• [WHAT NEEDS TO BE DONE]
Return each line in the items below that contains the string "Damaskus".

• [INFORMATION SUPPLIED]

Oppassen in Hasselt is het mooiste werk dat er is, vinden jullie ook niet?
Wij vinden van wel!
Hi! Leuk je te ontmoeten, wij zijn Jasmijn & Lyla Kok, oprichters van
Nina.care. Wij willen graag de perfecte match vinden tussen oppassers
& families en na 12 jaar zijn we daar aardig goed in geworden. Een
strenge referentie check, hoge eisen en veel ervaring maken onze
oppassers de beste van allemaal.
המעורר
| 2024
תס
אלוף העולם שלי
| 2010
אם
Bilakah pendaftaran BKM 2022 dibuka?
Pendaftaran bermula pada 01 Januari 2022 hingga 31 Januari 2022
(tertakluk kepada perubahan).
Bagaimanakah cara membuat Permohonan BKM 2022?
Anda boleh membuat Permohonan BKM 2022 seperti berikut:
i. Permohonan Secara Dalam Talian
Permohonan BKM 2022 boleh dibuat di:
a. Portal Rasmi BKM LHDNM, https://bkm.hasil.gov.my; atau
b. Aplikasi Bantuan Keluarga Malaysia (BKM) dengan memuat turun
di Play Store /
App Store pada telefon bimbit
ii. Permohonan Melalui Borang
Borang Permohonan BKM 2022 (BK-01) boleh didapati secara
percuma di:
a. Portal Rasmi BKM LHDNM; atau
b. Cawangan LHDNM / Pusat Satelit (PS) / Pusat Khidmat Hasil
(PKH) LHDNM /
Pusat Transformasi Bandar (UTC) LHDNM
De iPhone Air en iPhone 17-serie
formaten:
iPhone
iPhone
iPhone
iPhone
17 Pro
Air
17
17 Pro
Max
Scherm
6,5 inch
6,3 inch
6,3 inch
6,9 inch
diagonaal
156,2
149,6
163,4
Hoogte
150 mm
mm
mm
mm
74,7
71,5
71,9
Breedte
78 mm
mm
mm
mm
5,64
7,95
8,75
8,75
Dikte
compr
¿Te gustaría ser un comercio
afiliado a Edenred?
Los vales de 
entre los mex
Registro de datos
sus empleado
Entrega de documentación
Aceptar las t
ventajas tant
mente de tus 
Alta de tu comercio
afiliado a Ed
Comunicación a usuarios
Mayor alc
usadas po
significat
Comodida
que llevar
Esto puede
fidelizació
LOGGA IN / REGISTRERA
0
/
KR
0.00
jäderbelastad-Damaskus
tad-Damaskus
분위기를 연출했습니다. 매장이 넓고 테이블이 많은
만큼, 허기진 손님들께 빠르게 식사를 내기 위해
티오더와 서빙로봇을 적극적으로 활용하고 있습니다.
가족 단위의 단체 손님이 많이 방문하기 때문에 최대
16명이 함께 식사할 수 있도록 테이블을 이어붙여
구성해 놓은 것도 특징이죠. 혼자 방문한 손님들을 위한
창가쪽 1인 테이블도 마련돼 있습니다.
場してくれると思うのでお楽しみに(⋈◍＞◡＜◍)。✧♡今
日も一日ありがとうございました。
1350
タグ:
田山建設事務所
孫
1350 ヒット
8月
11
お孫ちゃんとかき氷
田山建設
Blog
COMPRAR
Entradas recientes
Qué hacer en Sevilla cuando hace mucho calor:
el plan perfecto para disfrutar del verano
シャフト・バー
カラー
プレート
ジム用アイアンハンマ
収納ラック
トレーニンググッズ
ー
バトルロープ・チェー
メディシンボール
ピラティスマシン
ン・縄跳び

• [OUTPUT OF THE EXERCISE]
jäderbelastad-Damaskus
tad-Damaskus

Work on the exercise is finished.